Stored data:
<<<<
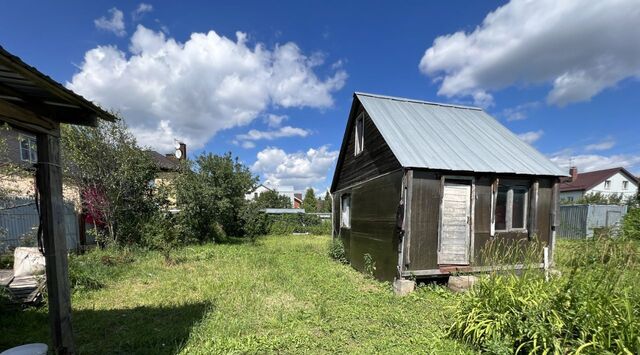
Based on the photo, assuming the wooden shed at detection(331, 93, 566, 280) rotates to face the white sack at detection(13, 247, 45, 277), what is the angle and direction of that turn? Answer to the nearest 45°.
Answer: approximately 90° to its right

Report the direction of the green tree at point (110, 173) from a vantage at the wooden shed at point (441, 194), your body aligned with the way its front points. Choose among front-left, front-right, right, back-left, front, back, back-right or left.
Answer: back-right

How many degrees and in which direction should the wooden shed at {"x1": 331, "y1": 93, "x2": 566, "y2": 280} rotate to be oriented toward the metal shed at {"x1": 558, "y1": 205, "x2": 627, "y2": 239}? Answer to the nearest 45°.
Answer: approximately 90° to its left

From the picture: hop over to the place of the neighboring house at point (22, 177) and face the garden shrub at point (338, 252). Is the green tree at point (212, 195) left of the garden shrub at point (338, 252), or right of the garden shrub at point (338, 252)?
left

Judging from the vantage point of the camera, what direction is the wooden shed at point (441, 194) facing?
facing the viewer and to the right of the viewer

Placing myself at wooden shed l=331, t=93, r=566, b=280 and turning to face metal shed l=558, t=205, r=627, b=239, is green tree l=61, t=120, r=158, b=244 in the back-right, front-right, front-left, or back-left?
back-left

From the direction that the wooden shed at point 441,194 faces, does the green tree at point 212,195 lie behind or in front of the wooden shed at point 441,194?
behind

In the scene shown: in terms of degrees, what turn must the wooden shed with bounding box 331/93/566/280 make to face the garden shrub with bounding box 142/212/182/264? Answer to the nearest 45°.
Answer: approximately 135° to its right

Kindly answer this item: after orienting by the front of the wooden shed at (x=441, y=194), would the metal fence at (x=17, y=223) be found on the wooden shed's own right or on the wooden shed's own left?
on the wooden shed's own right
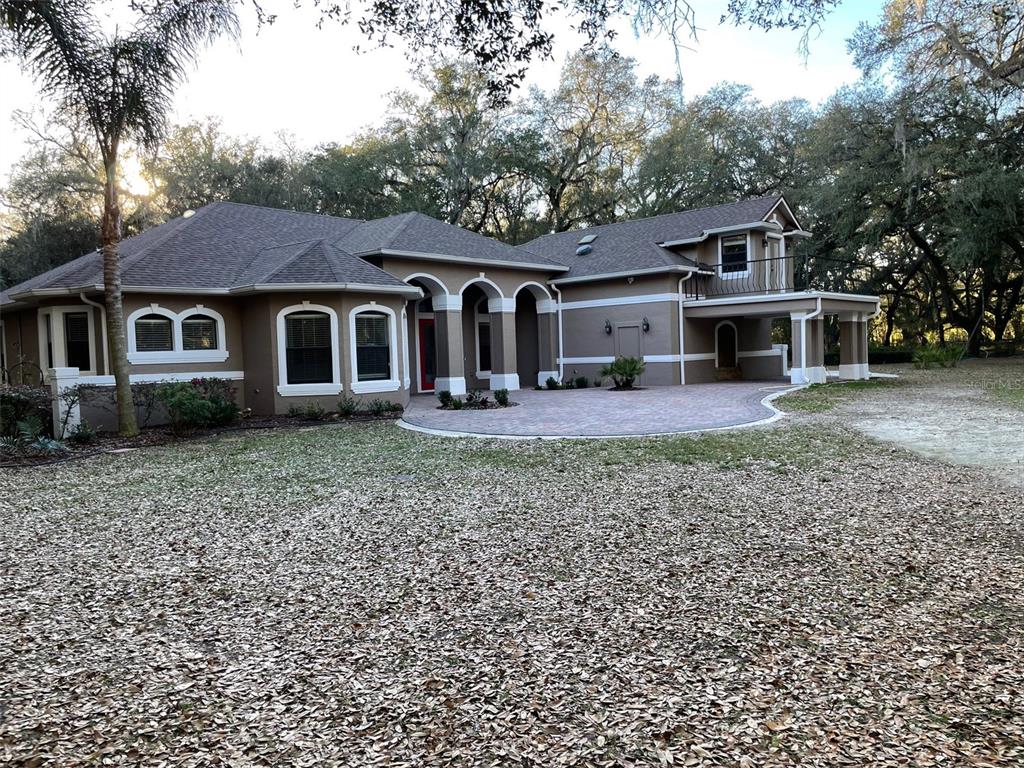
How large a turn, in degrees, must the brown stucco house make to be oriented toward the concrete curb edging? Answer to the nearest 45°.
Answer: approximately 45° to its right

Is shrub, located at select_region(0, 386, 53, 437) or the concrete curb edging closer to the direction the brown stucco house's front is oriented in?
the concrete curb edging

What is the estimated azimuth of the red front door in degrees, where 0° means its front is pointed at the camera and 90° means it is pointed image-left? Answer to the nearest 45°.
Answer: approximately 315°

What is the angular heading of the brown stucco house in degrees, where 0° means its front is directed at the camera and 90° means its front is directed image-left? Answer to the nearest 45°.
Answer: approximately 315°

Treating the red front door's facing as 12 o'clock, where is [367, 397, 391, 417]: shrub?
The shrub is roughly at 2 o'clock from the red front door.

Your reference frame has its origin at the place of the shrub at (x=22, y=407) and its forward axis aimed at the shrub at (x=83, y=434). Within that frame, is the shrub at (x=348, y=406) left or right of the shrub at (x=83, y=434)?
left

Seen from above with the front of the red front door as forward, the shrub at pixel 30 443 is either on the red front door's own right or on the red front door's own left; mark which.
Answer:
>>>>
Copy out every line of the listing word for word, omitting the pictures.

_Answer space_.
Based on the photo, assuming the wooden shed at detection(331, 93, 566, 280) rotates to face the white sack at detection(13, 247, 45, 277), what is the angle and direction of that turn? Answer to the nearest 45°.
Answer: approximately 90° to its right

Report the direction of the green tree at point (110, 173) from a vantage at the wooden shed at point (441, 194), your body aligned with the way its front points. Choose among front-left, front-right, right, back-left, front, back, back-right or left.
Answer: back-right

How many degrees and in which direction should the wooden shed at {"x1": 331, "y1": 93, "x2": 566, "y2": 280} rotate to be oriented toward the metal shed at {"x1": 558, "y1": 205, "x2": 627, "y2": 239}? Answer to the nearest 45°.
Answer: approximately 90° to its left

From the picture: hop over to the place of the neighboring house at point (22, 177) and face the garden shrub at point (338, 252). Is the green tree at point (212, 195) left of the garden shrub at point (338, 252), or right of the garden shrub at point (338, 252)?
left

Judging from the vantage point of the camera, what direction is the wooden shed at point (441, 194) facing?
facing the viewer and to the right of the viewer

Placing myself at wooden shed l=331, t=93, r=566, b=280 and turning to face metal shed l=558, t=205, r=627, b=239, is green tree l=61, t=120, r=158, b=244 in the back-right, front-right, front-left, or back-left?
back-left

From the direction that the wooden shed at point 441,194 faces, does the green tree at point 212,195 lie behind or in front of the wooden shed at point 441,194?
behind

In the scene shown: in terms of degrees, what turn must the wooden shed with bounding box 331/93/566/280 make to face the garden shrub with bounding box 142/212/182/264? Answer to the nearest 45°.
Answer: approximately 135° to its right

Kindly answer this item: after orienting by the front of the wooden shed at (x=441, y=194), would the metal fence at (x=17, y=223) be found on the wooden shed's own right or on the wooden shed's own left?
on the wooden shed's own right
How large a turn, in degrees, must the brown stucco house make to be oriented toward the concrete curb edging? Answer to the nearest 45°.
Answer: approximately 45° to its right

Is shrub, located at select_region(0, 386, 53, 437) or the concrete curb edging closer to the direction the brown stucco house's front is oriented in?
the concrete curb edging

What is the estimated azimuth of the red front door in degrees, where 0° means its front is pointed at the camera and 90° means it is pointed image-left? Answer to the nearest 45°.
Answer: approximately 315°

What is the angular heading of the brown stucco house in degrees, where 0° means its front is directed at the camera and 90° means its front is directed image-left? Answer to the nearest 45°.
Answer: approximately 315°

Treating the red front door's facing as 12 o'clock, where is [367, 397, 391, 417]: shrub?
The shrub is roughly at 2 o'clock from the red front door.

Your reference frame has its origin at the place of the shrub at (x=22, y=407) and its forward axis aimed at the shrub at (x=83, y=434). Within that frame, is the shrub at (x=348, y=406) left or right of the shrub at (x=83, y=434)?
left

Seen from above with the front of the red front door as forward, the shrub at pixel 30 443 is either on the red front door's own right or on the red front door's own left; mark which.
Answer:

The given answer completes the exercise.